■ **Instructions to follow**
Among the lines of the data below, count those that hold the word "supported". Answer with the number alone.

──────── Materials provided ────────

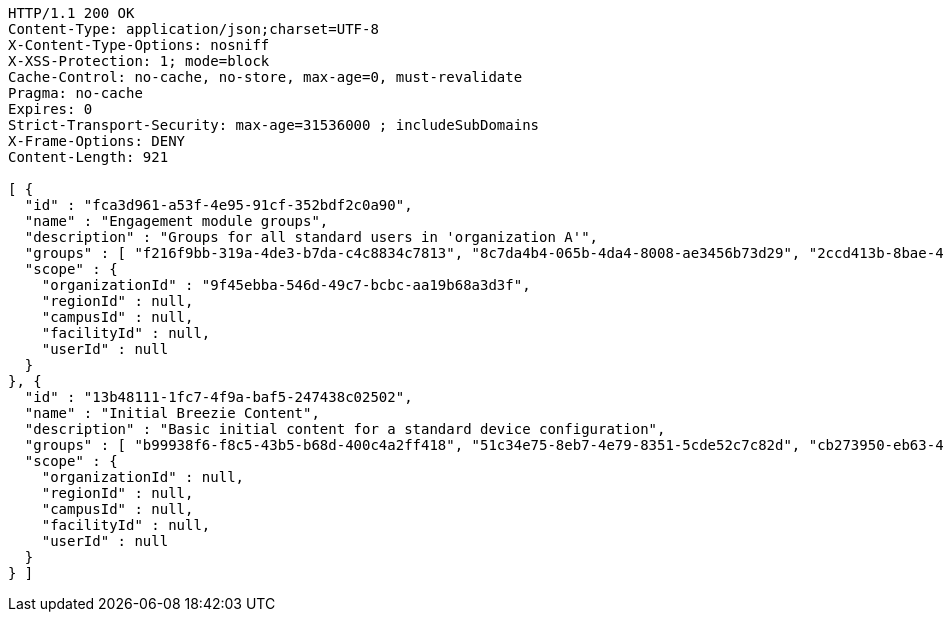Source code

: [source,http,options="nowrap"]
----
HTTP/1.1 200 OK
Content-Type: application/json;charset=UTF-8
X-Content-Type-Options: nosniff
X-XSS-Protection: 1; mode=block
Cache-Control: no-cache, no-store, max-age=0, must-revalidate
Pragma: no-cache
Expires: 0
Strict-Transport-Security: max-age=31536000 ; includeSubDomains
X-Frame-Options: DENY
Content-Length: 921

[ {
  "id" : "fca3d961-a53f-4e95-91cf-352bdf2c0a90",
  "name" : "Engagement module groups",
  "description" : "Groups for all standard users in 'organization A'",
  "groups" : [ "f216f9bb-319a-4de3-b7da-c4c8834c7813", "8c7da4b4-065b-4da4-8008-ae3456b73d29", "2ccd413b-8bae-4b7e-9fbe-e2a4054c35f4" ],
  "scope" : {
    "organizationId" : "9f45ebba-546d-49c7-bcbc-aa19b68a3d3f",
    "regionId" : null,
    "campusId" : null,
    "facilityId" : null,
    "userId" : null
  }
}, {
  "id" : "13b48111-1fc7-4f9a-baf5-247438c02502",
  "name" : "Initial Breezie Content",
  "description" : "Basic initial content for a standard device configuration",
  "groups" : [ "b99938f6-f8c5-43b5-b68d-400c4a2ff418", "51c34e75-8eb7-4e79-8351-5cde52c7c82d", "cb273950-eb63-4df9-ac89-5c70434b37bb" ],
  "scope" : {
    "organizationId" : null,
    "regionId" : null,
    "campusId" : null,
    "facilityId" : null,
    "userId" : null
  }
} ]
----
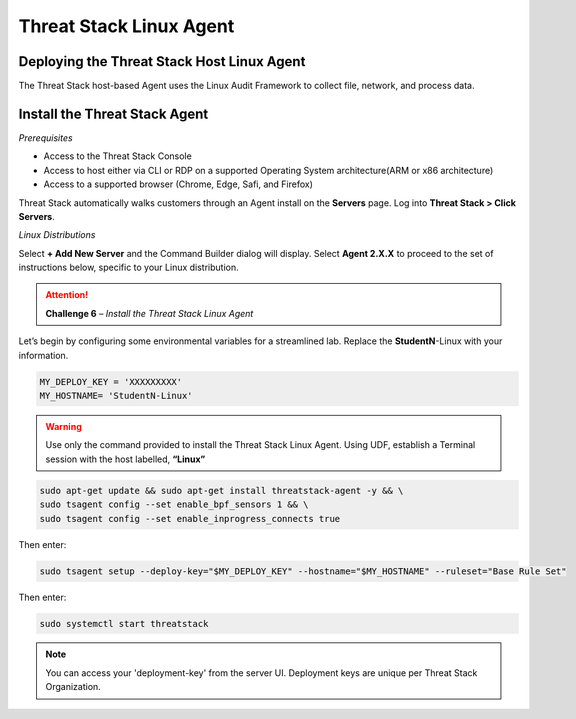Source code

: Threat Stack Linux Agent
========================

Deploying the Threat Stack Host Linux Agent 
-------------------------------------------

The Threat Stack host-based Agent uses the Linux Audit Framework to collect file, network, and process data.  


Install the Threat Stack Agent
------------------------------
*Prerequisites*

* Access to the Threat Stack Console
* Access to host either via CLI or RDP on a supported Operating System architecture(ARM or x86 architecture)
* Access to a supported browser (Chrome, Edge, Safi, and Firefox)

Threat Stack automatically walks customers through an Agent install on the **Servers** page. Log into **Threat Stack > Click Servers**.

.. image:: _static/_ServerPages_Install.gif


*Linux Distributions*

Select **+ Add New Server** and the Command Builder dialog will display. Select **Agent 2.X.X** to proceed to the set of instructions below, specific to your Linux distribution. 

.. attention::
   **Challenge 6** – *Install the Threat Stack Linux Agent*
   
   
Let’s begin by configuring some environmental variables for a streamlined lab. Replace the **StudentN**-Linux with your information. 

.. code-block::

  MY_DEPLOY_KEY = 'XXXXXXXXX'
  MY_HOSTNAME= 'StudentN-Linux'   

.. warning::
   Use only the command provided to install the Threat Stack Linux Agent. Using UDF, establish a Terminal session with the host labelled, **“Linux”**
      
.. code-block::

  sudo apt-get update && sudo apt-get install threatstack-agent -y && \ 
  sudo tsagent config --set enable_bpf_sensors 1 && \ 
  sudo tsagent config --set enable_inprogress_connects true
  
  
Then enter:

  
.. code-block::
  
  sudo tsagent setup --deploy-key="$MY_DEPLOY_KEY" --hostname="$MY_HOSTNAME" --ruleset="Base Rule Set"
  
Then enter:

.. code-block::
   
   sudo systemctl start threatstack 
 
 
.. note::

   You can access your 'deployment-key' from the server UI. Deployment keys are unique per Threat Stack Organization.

────────

■ **Response box**
2